- **EXERCISE INSTRUCTIONS**
Copy the listing below word for word, keeping every line unchanged.

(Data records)
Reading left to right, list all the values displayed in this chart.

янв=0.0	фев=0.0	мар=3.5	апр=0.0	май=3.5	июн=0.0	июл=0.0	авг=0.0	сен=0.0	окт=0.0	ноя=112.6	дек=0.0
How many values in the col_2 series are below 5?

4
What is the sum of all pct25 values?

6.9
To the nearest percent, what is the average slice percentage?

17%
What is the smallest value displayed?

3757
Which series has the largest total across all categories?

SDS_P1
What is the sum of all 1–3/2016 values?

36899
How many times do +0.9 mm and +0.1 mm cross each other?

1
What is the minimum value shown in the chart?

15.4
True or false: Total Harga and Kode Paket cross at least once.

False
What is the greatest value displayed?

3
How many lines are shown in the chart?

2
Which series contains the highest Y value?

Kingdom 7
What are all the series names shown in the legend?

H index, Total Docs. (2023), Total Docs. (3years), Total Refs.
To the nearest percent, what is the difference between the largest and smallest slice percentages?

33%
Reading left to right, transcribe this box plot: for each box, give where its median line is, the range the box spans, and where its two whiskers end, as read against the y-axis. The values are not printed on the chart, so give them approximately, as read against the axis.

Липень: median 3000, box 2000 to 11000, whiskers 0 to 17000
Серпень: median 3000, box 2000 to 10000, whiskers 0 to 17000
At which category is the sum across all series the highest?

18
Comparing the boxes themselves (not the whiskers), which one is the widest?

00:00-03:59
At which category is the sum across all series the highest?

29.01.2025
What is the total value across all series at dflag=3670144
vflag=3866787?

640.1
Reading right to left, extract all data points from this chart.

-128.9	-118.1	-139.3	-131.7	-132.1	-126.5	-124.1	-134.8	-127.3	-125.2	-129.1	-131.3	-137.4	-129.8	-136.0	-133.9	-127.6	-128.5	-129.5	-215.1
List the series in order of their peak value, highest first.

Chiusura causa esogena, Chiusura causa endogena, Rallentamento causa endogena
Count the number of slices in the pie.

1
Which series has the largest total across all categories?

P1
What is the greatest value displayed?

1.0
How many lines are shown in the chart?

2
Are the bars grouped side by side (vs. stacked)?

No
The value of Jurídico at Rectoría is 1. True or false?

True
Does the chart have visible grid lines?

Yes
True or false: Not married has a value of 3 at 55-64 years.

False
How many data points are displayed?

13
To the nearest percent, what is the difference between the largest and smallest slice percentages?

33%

- **SOLUTION BELOW**
Reading left to right, list all the values displayed in this chart.

янв=0.0	фев=0.0	мар=3.5	апр=0.0	май=3.5	июн=0.0	июл=0.0	авг=0.0	сен=0.0	окт=0.0	ноя=112.6	дек=0.0
How many values in the col_2 series are below 5?

4
What is the sum of all pct25 values?

6.9
To the nearest percent, what is the average slice percentage?

17%
What is the smallest value displayed?

3757
Which series has the largest total across all categories?

SDS_P1
What is the sum of all 1–3/2016 values?

36899
How many times do +0.9 mm and +0.1 mm cross each other?

1
What is the minimum value shown in the chart?

15.4
True or false: Total Harga and Kode Paket cross at least once.

False
What is the greatest value displayed?

3
How many lines are shown in the chart?

2
Which series contains the highest Y value?

Kingdom 7
What are all the series names shown in the legend?

H index, Total Docs. (2023), Total Docs. (3years), Total Refs.
To the nearest percent, what is the difference between the largest and smallest slice percentages?

33%
Reading left to right, transcribe this box plot: for each box, give where its median line is, the range the box spans, and where its two whiskers end, as read against the y-axis. The values are not printed on the chart, so give them approximately, as read against the axis.

Липень: median 3000, box 2000 to 11000, whiskers 0 to 17000
Серпень: median 3000, box 2000 to 10000, whiskers 0 to 17000
At which category is the sum across all series the highest?

18
Comparing the boxes themselves (not the whiskers), which one is the widest?

00:00-03:59
At which category is the sum across all series the highest?

29.01.2025
What is the total value across all series at dflag=3670144
vflag=3866787?

640.1
Reading right to left, extract all data points from this chart.

-128.9	-118.1	-139.3	-131.7	-132.1	-126.5	-124.1	-134.8	-127.3	-125.2	-129.1	-131.3	-137.4	-129.8	-136.0	-133.9	-127.6	-128.5	-129.5	-215.1
List the series in order of their peak value, highest first.

Chiusura causa esogena, Chiusura causa endogena, Rallentamento causa endogena
Count the number of slices in the pie.

1
Which series has the largest total across all categories?

P1
What is the greatest value displayed?

1.0
How many lines are shown in the chart?

2
Are the bars grouped side by side (vs. stacked)?

No
The value of Jurídico at Rectoría is 1. True or false?

True
Does the chart have visible grid lines?

Yes
True or false: Not married has a value of 3 at 55-64 years.

False
How many data points are displayed?

13
To the nearest percent, what is the difference between the largest and smallest slice percentages?

33%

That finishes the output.